Ils sont d'une propreté méticuleuse ; ils ont, en effet, le temps de soigner leur corps ; ils se baignent souvent et renouvellent fréquemment leur linge, qui est lavé avec de l'eau «filtrée dans des tubes remplis de sable.» Ils font un grand usage de parfums ; ils se frottent d'huile et de plantes aromatiques, et mâchent tous les matins du fenouil, du thym et du persil pour embaumer leur haleine.
Les hommes et les femmes portent le même costume «propre à la guerre», avec cette seule différence que la tunique des hommes s'arrête au-dessus du genou et que celle des femmes descend un peu au-dessous.

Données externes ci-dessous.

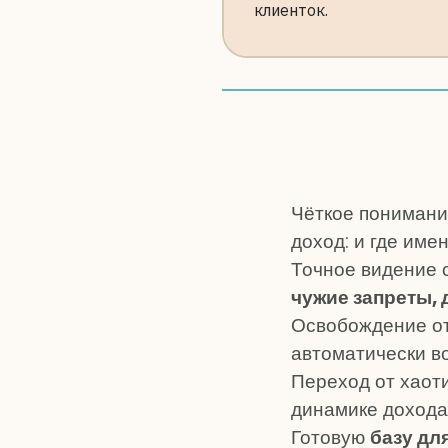
клиенток.
Чёткое понимани
доход: и где име
Точное видение с
чужие запреты,
Освобождение о
автоматически во
Переход от хаот
динамике дохода
Готовую
базу дл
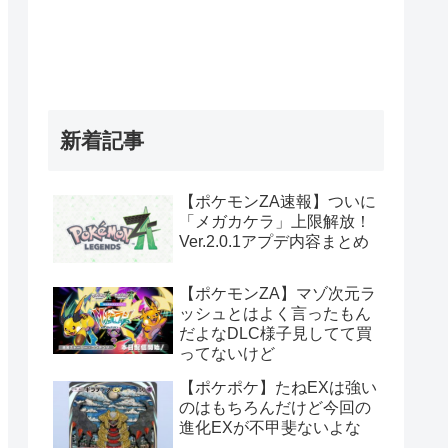
新着記事
【ポケモンZA速報】ついに
「メガカケラ」上限解放！
Ver.2.0.1アプデ内容まとめ
【ポケモンZA】マゾ次元ラ
ッシュとはよく言ったもん
だよなDLC様子見してて買
ってないけど
【ポケポケ】たねEXは強い
のはもちろんだけど今回の
進化EXが不甲斐ないよな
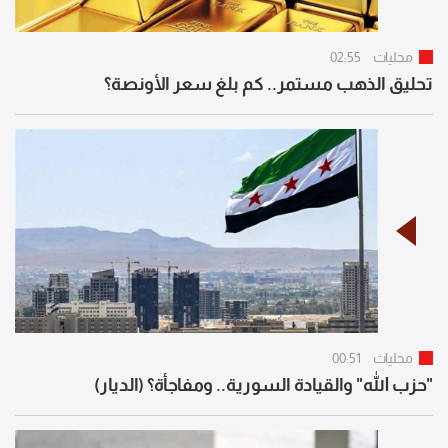
محليات
02:55
تحليق الذهب مستمر.. كم بلغ سعر الأونصة؟
محليات
00:51
"حزب الله" والقيادة السورية.. ومفاجأة؟ (الديار)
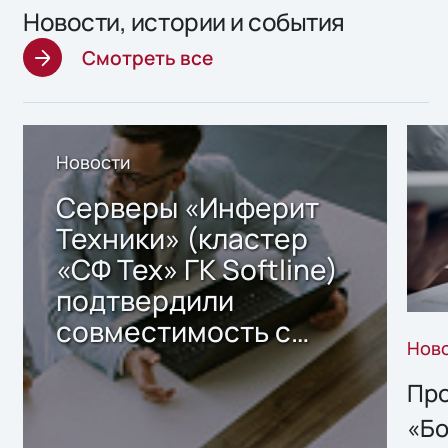
Новости, истории и события
Смотреть все
Новости
Серверы «Инферит
Техники» (кластер
«СФ Тех» ГК Softline)
подтвердили
совместимость с
Нов
решением Sharx
Storage 2.x для
Про
хранения данных
«Бо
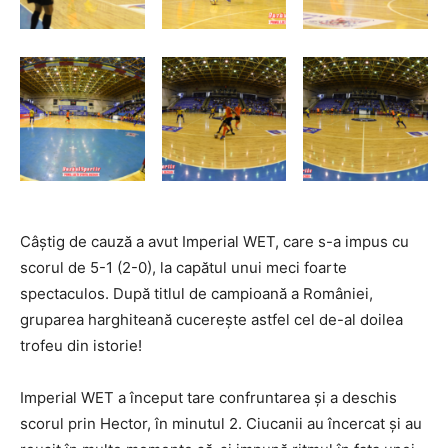
Câștig de cauză a avut Imperial WET, care s-a impus cu
scorul de 5-1 (2-0), la capătul unui meci foarte
spectaculos. După titlul de campioană a României,
gruparea harghiteană cucerește astfel cel de-al doilea
trofeu din istorie!
Imperial WET a început tare confruntarea și a deschis
scorul prin Hector, în minutul 2. Ciucanii au încercat și au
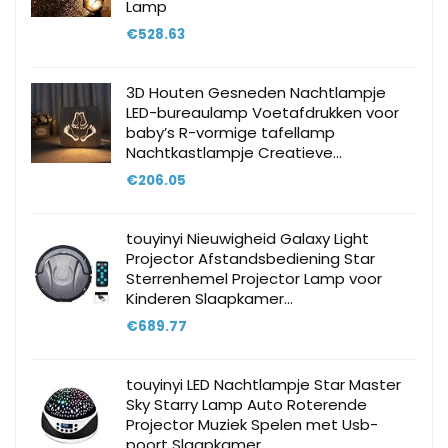
Lamp
€
528.63
3D Houten Gesneden Nachtlampje
LED-bureaulamp Voetafdrukken voor
baby’s R-vormige tafellamp
Nachtkastlampje Creatieve…
€
206.05
touyinyi Nieuwigheid Galaxy Light
Projector Afstandsbediening Star
Sterrenhemel Projector Lamp voor
Kinderen Slaapkamer…
€
689.77
touyinyi LED Nachtlampje Star Master
Sky Starry Lamp Auto Roterende
Projector Muziek Spelen met Usb-
poort Slaapkamer…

Les Solariens établissaient l'égalité des sexes, en détruisant l'inégalité qu'on avait pris des siècles à élever entre eux, par la différenciation des occupations, des fonctions sociales et domestiques, des vêtements, des habitudes, et des mœurs. Ils détestent «ainsi que le fumier le noir, la couleur favorite des Japonais» : tous les vêtements qu'ils portent dans l'intérieur de la cite sont blancs, et ceux qu'ils mettent pour l'extérieur sont rouges [19]. Les habillements sont de soie et de laine. Marco Polo dit que les Tartares de Chine mettaient le premier jour de leur an des vêtements blancs en signe de bonheur ; le cheval blanc était l'emblème allégorique de l'ordre des Dominicains auquel appartenait Campanella, qui a pris divers détails dans les récits de l'aventurier vénitien ; la construction de sa cité ressemble à celle du palais de l'empereur à Combaluc, le nom tartare de Pékin.
La vie abondante, hygiénique, entrecoupée de travaux et de plaisirs physiques et intellectuels, sans inquiétude du lendemain et sans préoccupation d'aucune sorte que mènent les Solariens, les rend robustes et sains. Le seul mal qui les frappe souvent est l'épilepsie ; il est vrai que c'est «la maladie des hommes supérieurs, d'Hercule, de Scott, de Socrate, de Callimaque et de Mahomet» : ils la guérissent par des prières et des exercices gymnastiques appropriés. Leur thérapeutique est aussi originale que simple : elle prescrit surtout les bains de lait et de vin, le séjour à la campagne, l'exercice modéré et gradué, la musique et la danse. Avant les Solariennes, les femmes de Lacédémone baignaient leurs nouveau-nés dans du vin pour les rendre robustes, et Démocrate, à ce que l'on rapporte, guérissait les coliques néphrétiques et la sciatique avec des airs de flûte.
Note
19
La
couleur des vêtements avait une importance pour Campanella ;
elle était un symbole Il dit dans une pièce de vers :
«Un vêtement de deuil convient à notre siècle...
Ce siècle a honte des couleurs riantes, car il pleure sur sa
fin, sur la tyrannie qui a rempli son cours ; sur les fers, les
lacets, les plombs, les embûches des héros sanguinaires
et sur les âmes affligées des Justes.
«...
Cette couleur est encore l'emblème
d'une folie extrême qui
nous rend aveugles, ténébreux
et méchants
"...
J'entrevois
un temps où l'on reviendra aux blanches tuniques, lorsque la
volonté suprême nous aura tiré de cette fange.»